As the Lord Jesus explains, the host is our hero because he never doubted; he never flinched. He knew his neighbor both had the bread and would indeed give it. Our hero approached the problem with single-minded determination, with conviction.

Our Holy Father Francis has written, in his encyclical on faith:

The conviction born of faith brings grandeur and fulfillment to life.

We Christians are convinced: God loves. God loves us as His children. We do not doubt this truth. We do not waver. We do not flinch from the conviction of faith, even when things get rough. Even when we need something we don’t have. Because that is precisely when our lives become grand and find fulfillment. That is precisely when we turn to God.

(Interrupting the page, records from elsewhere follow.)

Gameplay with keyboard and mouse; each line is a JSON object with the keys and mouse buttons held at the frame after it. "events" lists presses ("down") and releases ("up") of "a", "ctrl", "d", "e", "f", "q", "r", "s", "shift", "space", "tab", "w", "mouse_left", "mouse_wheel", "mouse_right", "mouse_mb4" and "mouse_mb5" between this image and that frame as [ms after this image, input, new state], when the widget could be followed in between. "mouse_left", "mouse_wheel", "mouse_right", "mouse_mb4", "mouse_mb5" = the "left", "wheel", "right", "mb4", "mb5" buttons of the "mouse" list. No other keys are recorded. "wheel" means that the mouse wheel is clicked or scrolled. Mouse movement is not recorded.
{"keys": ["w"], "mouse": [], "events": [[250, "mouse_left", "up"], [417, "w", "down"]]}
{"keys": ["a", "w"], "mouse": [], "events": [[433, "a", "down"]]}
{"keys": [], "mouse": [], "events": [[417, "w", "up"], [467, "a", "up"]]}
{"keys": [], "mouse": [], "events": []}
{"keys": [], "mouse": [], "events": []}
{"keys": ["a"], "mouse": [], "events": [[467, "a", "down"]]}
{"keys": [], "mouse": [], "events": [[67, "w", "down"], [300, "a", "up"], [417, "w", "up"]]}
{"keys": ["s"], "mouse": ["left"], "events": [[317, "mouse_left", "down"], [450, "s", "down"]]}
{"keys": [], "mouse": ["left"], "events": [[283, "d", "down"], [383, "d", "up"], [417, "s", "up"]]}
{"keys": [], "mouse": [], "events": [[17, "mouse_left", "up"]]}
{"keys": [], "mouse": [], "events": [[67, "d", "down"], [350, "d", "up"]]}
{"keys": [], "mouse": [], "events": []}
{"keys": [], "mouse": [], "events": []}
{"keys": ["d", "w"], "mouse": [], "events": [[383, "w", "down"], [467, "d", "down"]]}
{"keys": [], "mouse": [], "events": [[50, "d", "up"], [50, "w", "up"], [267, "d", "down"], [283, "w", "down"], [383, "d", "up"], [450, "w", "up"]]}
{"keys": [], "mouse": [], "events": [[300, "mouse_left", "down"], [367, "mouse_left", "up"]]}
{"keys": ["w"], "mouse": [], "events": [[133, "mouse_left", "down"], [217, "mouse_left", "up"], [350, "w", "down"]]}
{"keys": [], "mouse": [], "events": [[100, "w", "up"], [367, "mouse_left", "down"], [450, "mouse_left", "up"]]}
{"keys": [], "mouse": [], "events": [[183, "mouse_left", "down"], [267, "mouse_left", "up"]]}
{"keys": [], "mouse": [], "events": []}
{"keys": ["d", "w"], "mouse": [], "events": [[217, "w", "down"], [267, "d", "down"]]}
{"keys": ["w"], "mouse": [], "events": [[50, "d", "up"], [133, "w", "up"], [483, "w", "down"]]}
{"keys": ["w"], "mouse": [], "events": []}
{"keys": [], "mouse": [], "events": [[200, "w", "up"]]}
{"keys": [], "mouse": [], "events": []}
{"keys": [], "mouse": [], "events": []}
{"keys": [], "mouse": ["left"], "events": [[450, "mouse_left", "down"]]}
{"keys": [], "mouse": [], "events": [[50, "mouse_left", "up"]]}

The good Lord Who made heaven and earth does not hand scorpions to His children who ask for eggs and bacon. Maybe what He hands us right now may look to us like a plate of sautéed scorpion on a bed of broken glass shards. But we know that God gives us the best. We don’t even know exactly what the best is, really. But we know that our heavenly Father has it, and will give it. We never doubt that.

So we keep begging begging begging for His help every day–especially every Sunday at Mass. Lord, help us. Lord, help us. Lord, help us. Lord, help us. Lord, help us. We are desperate enough to keep begging for Your help until the day we die. So please help us, Lord. We know you will.